Nielsen rejects $15B acquisition deal, shares drop 16%

Nielsen announced today it won’t be proceeding with the $15 billion acquisition deal backed by Elliott Management and other private equity firms.

The transaction, which values the company at $25.40 per share, “does not adequately compensate shareholders for Nielsen's growth prospects,” according to Nielsen. WindAcre, one of Nielsen’s largest shareholders, comprehensively reviewed the deal with Nielsen under a confidentiality agreement.

The company’s shares dropped 16% after the news broke out, according to ABC News, and are now valued at $20.52 per share.

WindAcre floated the possibility of joining the consortium intending to buy Nielsen, an offer WindAcre later declined. WindAcre informed Nielsen it would oppose the transaction and that if Nielsen were to accept the bid, WindAcre intended to buy out the shares needed to prevent the transaction’s approval.

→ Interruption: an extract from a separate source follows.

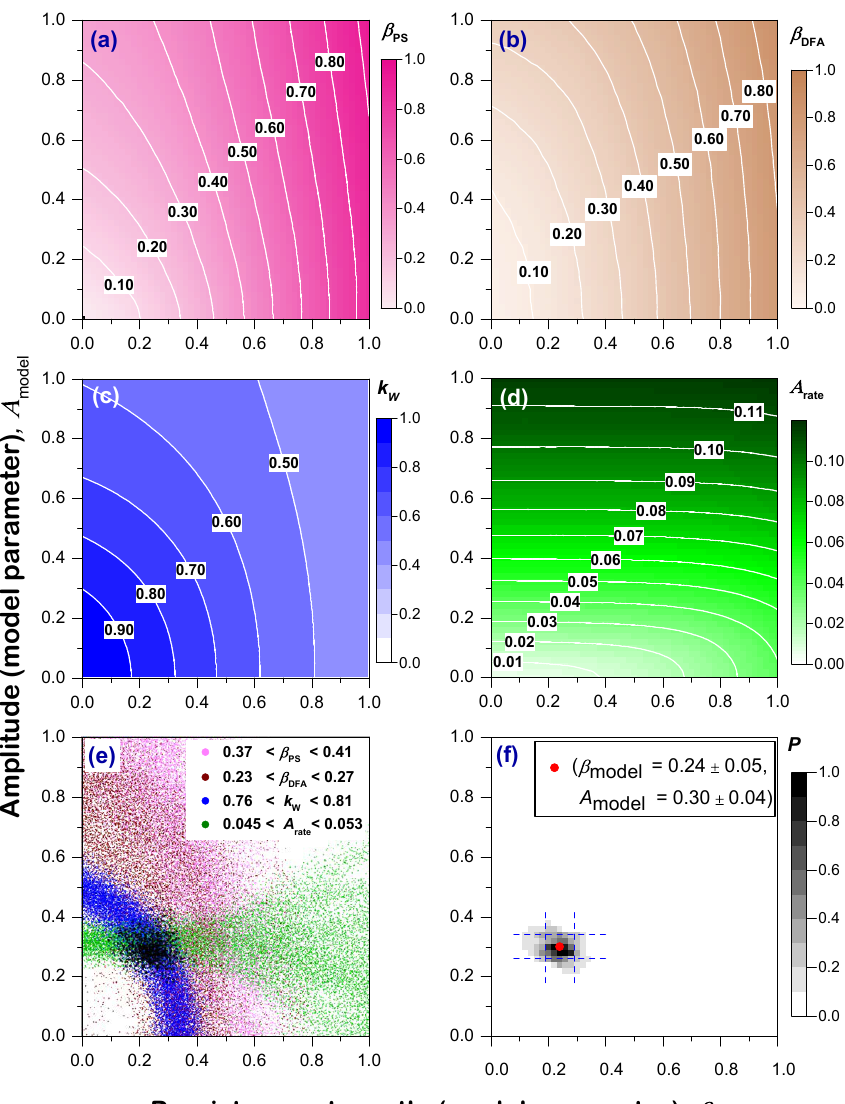
Figure 14. Analysis of model realizations of the POT FGN + Period model (peaks over thresholds (POTs) of a (FGN + period)) with different pairs of parameters for persistence strength and amplitude of the periodic component. Given for all six panels are the two model parameters of the POT FGN + Period : (i) strength of long-range persistence of the underlying fractional Gaussian noise (FGN) β model = 0 . 00 to 1.00 (step size 0.02) on the x -axis and (ii) the amplitude of the superimposed periodic component (period T = 2030 years), A model = 0 . 00 to 1.00 (step size 0.02) on the y -axis. For each of the 51 × 51 = 2601 pairs of model parameters ( β model ,A model ) , 1000 realizations were produced. Each realization is a synthetic floods per year series which is constructed as described in Sect. 5.1 and illustrated in Fig. 12. In (a) , (b) , (c) , and (d) are given respectively the mean of the measured β PS , β DFA , k W , and A rate (see the legend for colours and contours) for the 1000 realizations in each of the 51 × 51 cell parameter pairs ( β model , A model ) . In (e) , we then take measured values from each of the panels (a) to (d) and show in (e) their corresponding ( β model , A model ) values. The measured values are chosen from each panel to be the same range (with error bars) as our Piànico palaeoflood data as follows: (i ) strength of persistence, 0.370 ≤ β PS ≤ 0 . 410, 5000 values from panel a, magenta dots; (ii) strength of persistence, 0.23 ≤ β DFA ≤ 0.27, 5000 values from b) , brown dots; (iii) shape parameter of the Weibull distribution, 0.77 ≤ k W ≤ 0.81, 5000 values from (c) , blue dots; and (iv) sinusoidal flood rate, 0.0450 ≤ A rate ≤ 0.0530, 5000 values from (d) , green dots. When a given realization has β PS , β DFA , k W , and A rate , all of which satisfy the preceding conditions (i.e. all four colours for a given realization appear in e ), then we give a black dot. In (f) , the 2-D probability density of model parameters ( β model , A model ) is shown whose persistence strength ( β DFA ) , shape parameter of the Weibull distribution ( k W ) , and best-fitting sinusoidal flood rate have similar values to that of the Piànico palaeoflood record (see the legend for the colour code). Marked is the mode (red bullet) and the area that contain approximately 50% of the points (blue dashed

Nielsen’s board of directors and WindAcre agree the consortium’s proposal “significantly undervalues the company,” said James A. Attwood, chairperson of Nielsen’s board, in a statement. “Further reflecting our confidence in the company, we plan to commence share repurchases, which we expect to be an important element of our ongoing balanced capital allocation strategy."

Share repurchases, under Nielsen’s previously approved $1 billion share repurchase authorization, are set to begin April 21 following Q1 2022 earnings.

Elliott Management, the firm that led the acquisition deal, has been a Nielsen stockholder since 2018. It has previously pushed Nielsen to explore a potential sale, amid industry scrutiny for Nielsen to update its measuring methodology.

The Media Rating Council (MRC) suspended Nielsen’s industry accreditations last year, on account of Nielsen’s delays and operational issues in implementing broadband-only homes to its local markets. Following MRC’s ruling, a Disney spokesperson told Deadline the company is “increasingly concerned with inaccuracies and irregularities” in Nielsen data.

Despite fallen shares and industry backlash, Nielsen is moving forward in updating its ratings model. Nielsen is on track to deliver Nielsen ONE, a cross-media platform providing enhanced reach and frequency metrics, sometime this year.